▶ **Trecho selecionado**:
^^^^^^^^
Ilustração: Marcos Garuti
Ilustração: Marcos Garuti

Pluralismo Religioso no Brasil

Segundo o Artigo 18º da Declaração Universal dos Direitos Humanos, toda pessoa tem direito à liberdade de pensamento, de consciência e de religião. Na mesma direção, no Brasil, segundo a Lei nº 7.716, de 1989, podem ser punidos com reclusão de dois a cinco anos os crimes resultantes de discriminação ou preconceito de raça, cor, etnia, religião ou procedência nacional. Mesmo assim, podemos considerar que o pluralismo religioso está garantido no Brasil? Como a questão da religião é tratada na esfera pública? Discutem o tema a professora da Universidade Federal do Triângulo Mineiro (UFTM) Ana Keila Mosca Pinezi e o professor da Pontifícia Universidade Católica de São Paulo (PUC-SP) Silas Guerriero.


Igualdade e tolerância

por Ana Keila Mosca Pinezi

O Brasil é um país cuja diversidade cultural é emblemática. Ao contrário de muitas teorias que atribuíram os problemas sociais brasileiros, como a miséria e a desigualdade social, a essa diversidade, aqui a apontamos como uma das maiores riquezas da identidade nacional e a possibilidade de uma mestiçagem que dela decorreu, processo que se deu em uma trajetória histórica que incluiu violências, imposições, mas também trocas recíprocas e colaborativas.

Esse processo de mestiçagem não significou, como se poderia imaginar, o apagamento da heterogeneidade de repertórios culturais dos mais distintos grupos, mas fez alargar e nascer outros tantos espaços socioculturais com visões de mundo as mais variadas. Citamos a culinária, por exemplo, para apontar como se deu a mistura e a hibridez, frutos da contribuição e reciprocidade dos e entre os diversos grupos sociais regionais e étnicos. A variedade de pratos, mas também a composição de novos, híbridos, remete à ideia desse processo de mestiçagem que queremos enfatizar aqui, o que não deixou de lado uma hierarquização das comidas correlacionada aos hábitos alimentares dos diversos segmentos sociais.
^^^^^^^^
▶ **Instruções**:
**1.** No texto sobre pluralismo religioso, que pena a Lei nº 7.716, de 1989, prevê para crimes de discriminação ou preconceito?
**2.** Transcreva do texto sobre pluralismo religioso tudo o que vai de "Esse processo de mestiçagem não" até "diversos segmentos sociais.".
**3.** Prossiga o texto sobre pluralismo religioso a partir do ponto em que ele termina.
As linhas abaixo não têm relação com o texto sobre pluralismo religioso.

▶ **Dados fornecidos**:
^^^^^^^^
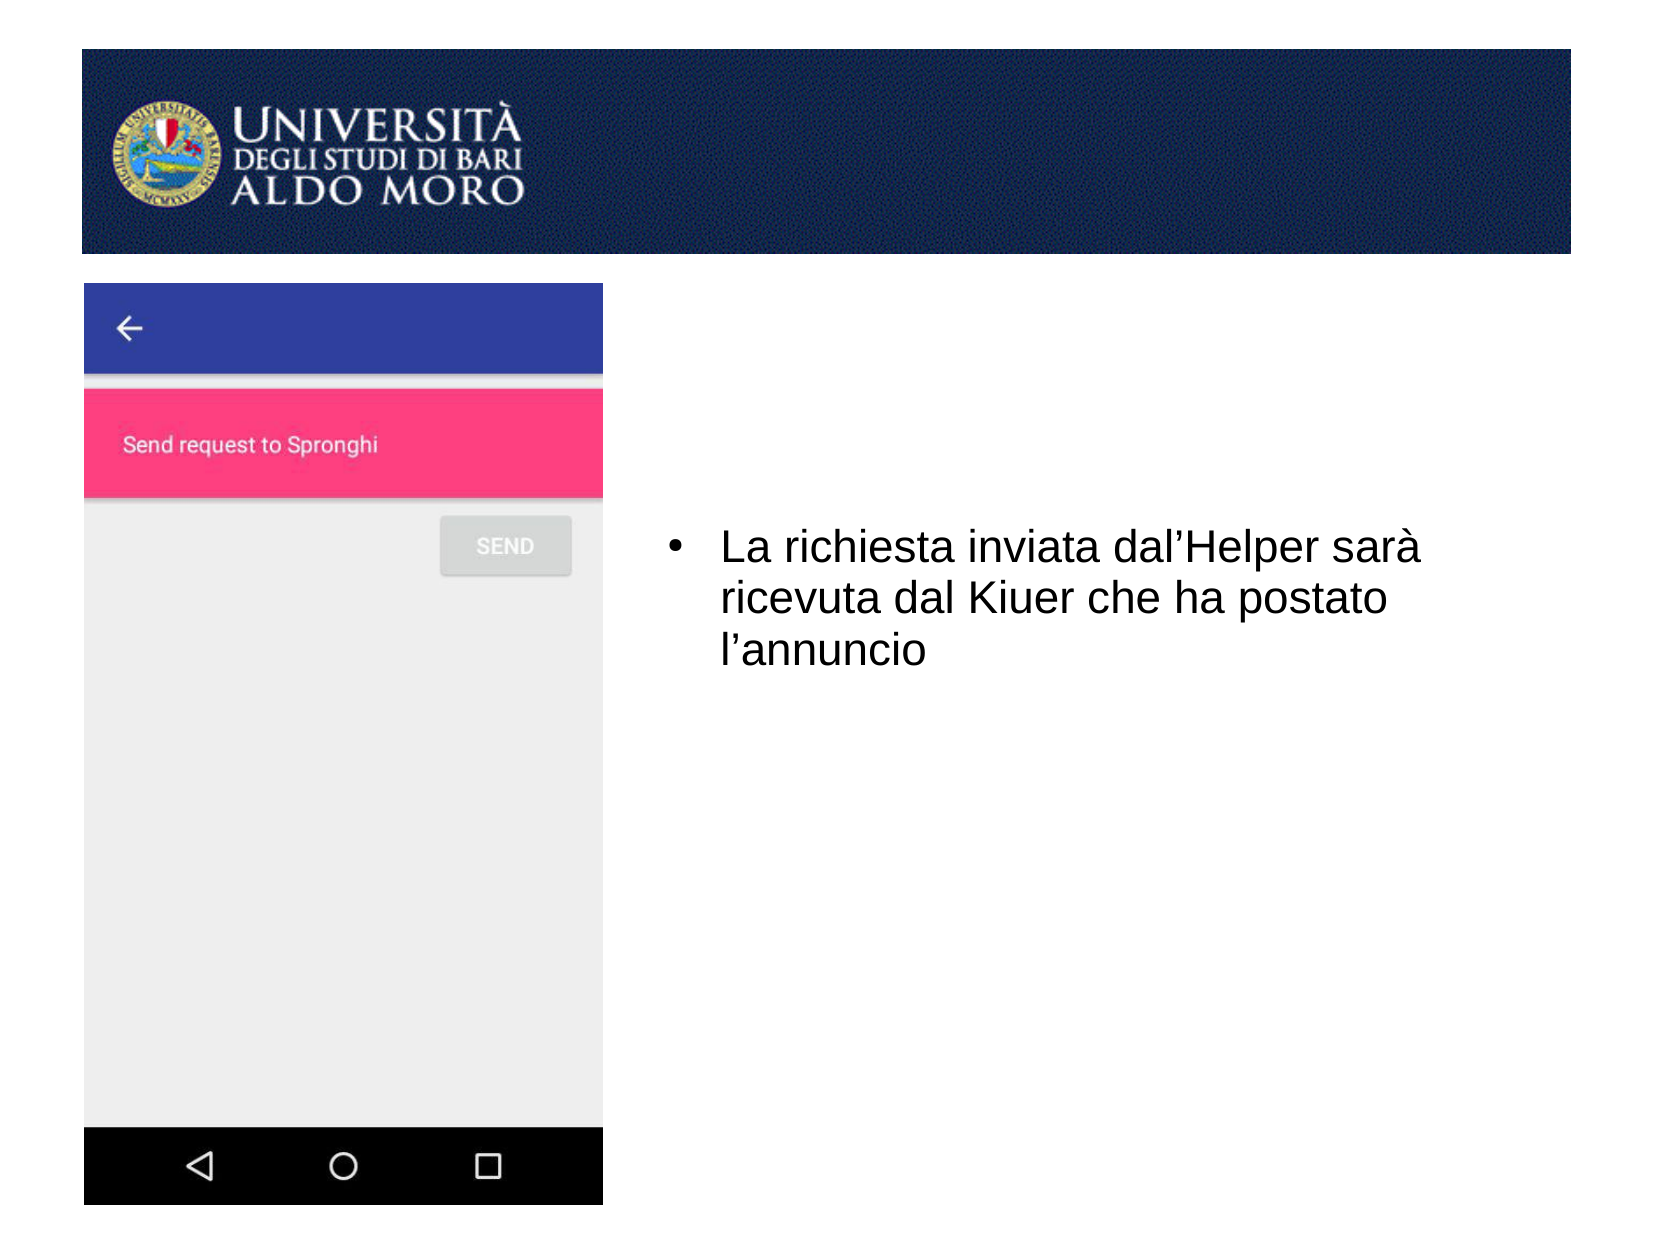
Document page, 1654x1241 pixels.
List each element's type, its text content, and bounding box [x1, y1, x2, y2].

list La richiesta inviata dal’Helper sarà ricevuta dal Kiuer che ha postato l’annuncio [649, 520, 1559, 697]
picture [84, 283, 603, 1205]
picture [82, 49, 1571, 254]
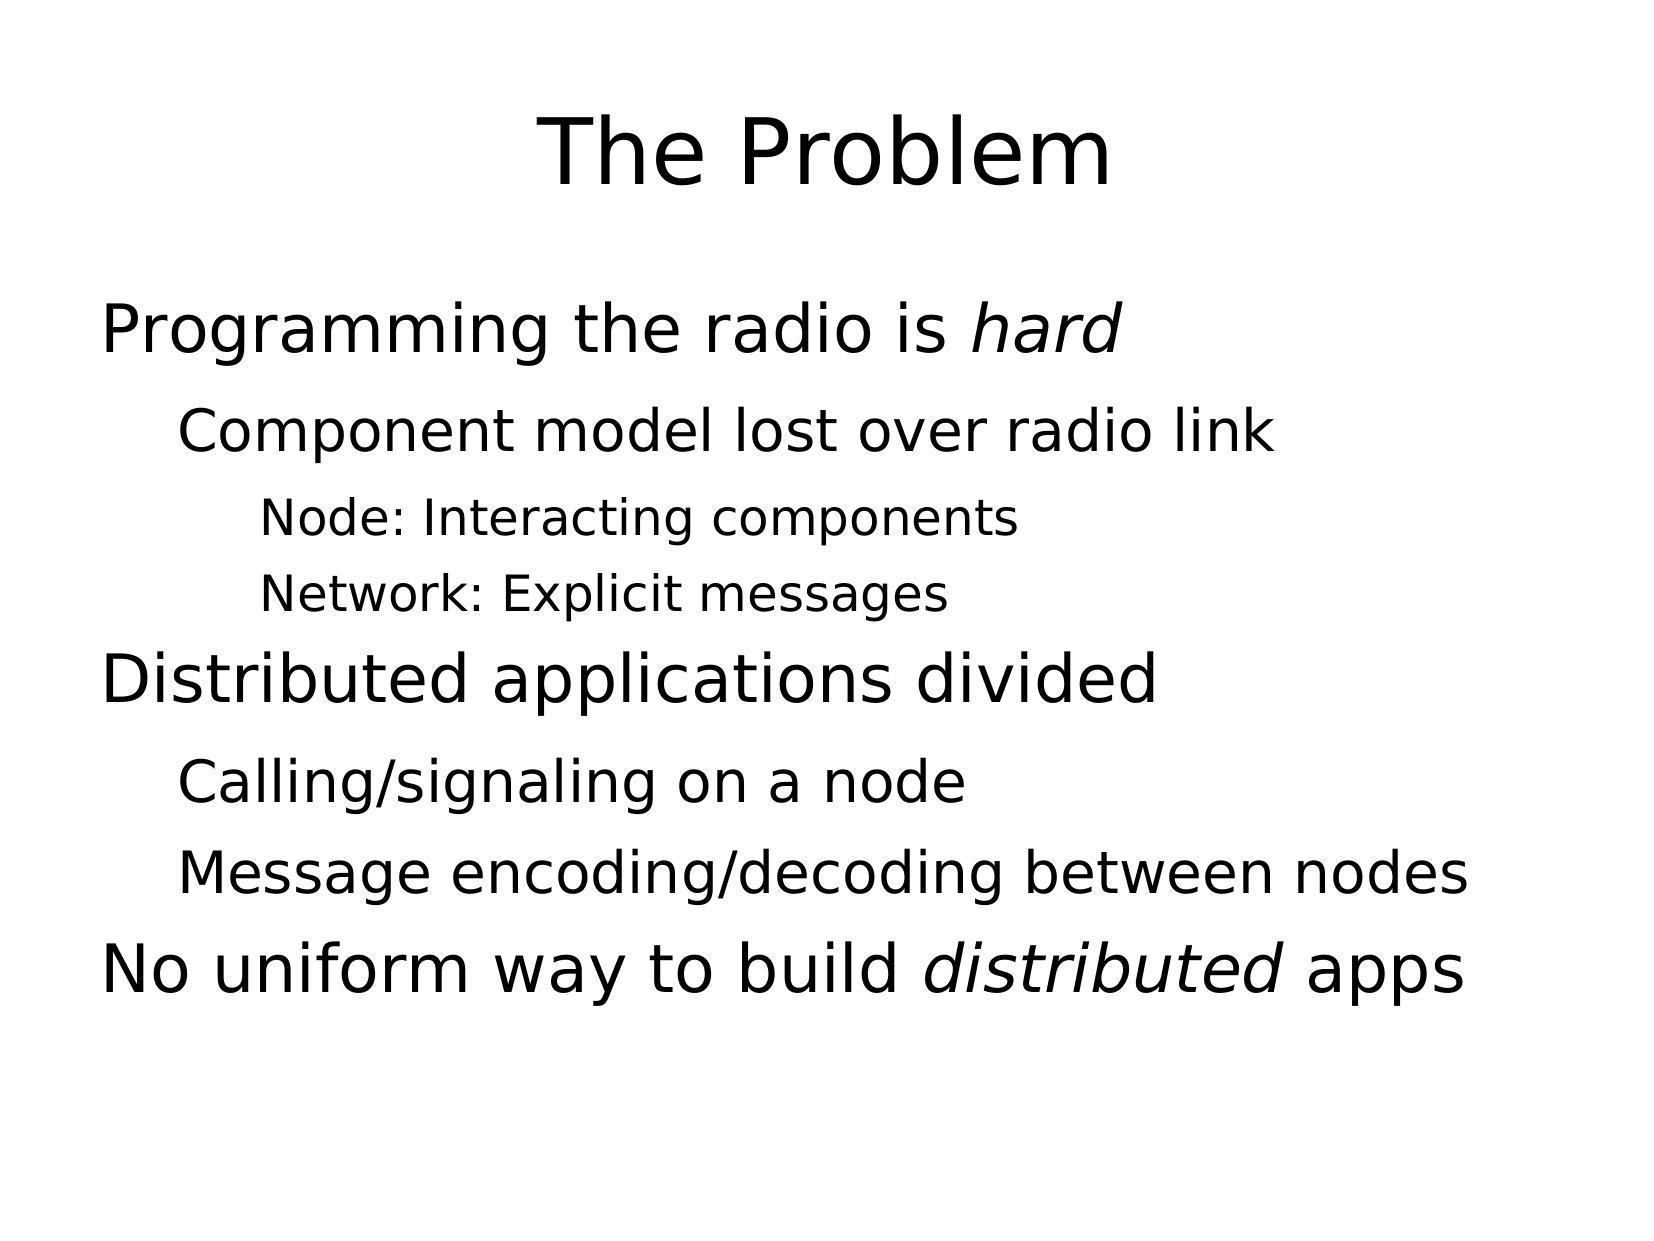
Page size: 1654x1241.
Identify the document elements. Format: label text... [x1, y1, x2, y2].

list Programming the radio is hard Component model lost over radio link Node: Interacting components Network: Explicit messages Distributed applications divided Calling/signaling on a node Message encoding/decoding between nodes No uniform way to build distributed apps [82, 290, 1571, 1094]
title The Problem [82, 56, 1571, 250]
^^^^^^^^
▶ **Respostas dadas**:
**1.** Reclusão de dois a cinco anos.

**2.**
Esse processo de mestiçagem não significou, como se poderia imaginar, o apagamento da heterogeneidade de repertórios culturais dos mais distintos grupos, mas fez alargar e nascer outros tantos espaços socioculturais com visões de mundo as mais variadas. Citamos a culinária, por exemplo, para apontar como se deu a mistura e a hibridez, frutos da contribuição e reciprocidade dos e entre os diversos grupos sociais regionais e étnicos. A variedade de pratos, mas também a composição de novos, híbridos, remete à ideia desse processo de mestiçagem que queremos enfatizar aqui, o que não deixou de lado uma hierarquização das comidas correlacionada aos hábitos alimentares dos diversos segmentos sociais.

**3.**
Houve nesse trajeto histórico não só aproximações, mas separações entre grupos sociais, atravessadas e fundamentadas por preconceitos, discriminações, segregações, racismos, estereótipos e outras sortes de violências. A diferença é usada como pretexto para justificar essas violências sejam elas físicas ou simbólicas), o que, por sua vez, coloca em xeque a ideia de que, no Brasil, a onvivência é harmônica, a despeito da diversidade cultural (o que, em sua essência, não deveria constituir um “problema”) e da desigualdade social (esta, sim, um grave e persistente problema na sociedade brasileira).

Relacionada a essa questão está outra, a da suposta unicidade de uma identidade nacional brasileira. Essa ideia utópica, portanto, traz em seu bojo a noção fantasiosa de uma cordialidade das relações sociais brasileiras que beira ao paraíso na Terra. O brasileiro como um ser intrinsecamente cordial já foi tema de muita discussão e de desmascaramento, assim como a ideia persistente de democracia racial. Se olharmos para a história, veremos como preconceitos, estereótipos e discriminações alimentaram intolerâncias expressas das mais variadas formas na sociedade brasileira. As intolerâncias, portanto, não são algo recente na nossa história.

A internet e a ampliação dos espaços dos meios de informação e comunicação só fizeram amplificar a publicização dos casos de intolerância que não são isolados. Esse termo, a intolerância, é importante frisar, tem sido utilizado para nomear os conflitos decorrentes dos contatos entre diferentes, entre os que não se reconhecem como sujeitos de direito ou cidadãos ou, ainda, os que decorrem da dominação de um grupo sobre outro sob a égide de uma pretensa superioridade. Seu antônimo, a tolerância, é, por outro lado, um termo que carrega conotações que evocam, na nossa sociedade, condescendência, por um lado, e um esforço para suportar o diferente, por outro, o que muitas vezes parece amenizar a carga de violência que sustenta e caracteriza os atos intolerantes.

Como dito anteriormente, vivemos em um país plural, cuja diversidade é, talvez, sua mais marcante característica identitária. Isso significa que os diferentes, em várias das situações e apesar das segregações sociais, acabam por conviver entre si em algum momento, o que poderia ser uma excelente oportunidade para aprender democraticamente como lidar com a diferença e a reconhecer respeitosamente a pluralidade de ideias e posicionamentos, sejam eles políticos, de orientação sexual, religioso etc. Se esse convívio entre diferentes não se der a partir de um processo de empatia, compreensão e reconhecimento mútuos, o que não se dá de forma voluntária ou mecânica, o que vemos é justamente aflorarem casos de intolerância, protagonizados por atos de violência das mais variadas formas.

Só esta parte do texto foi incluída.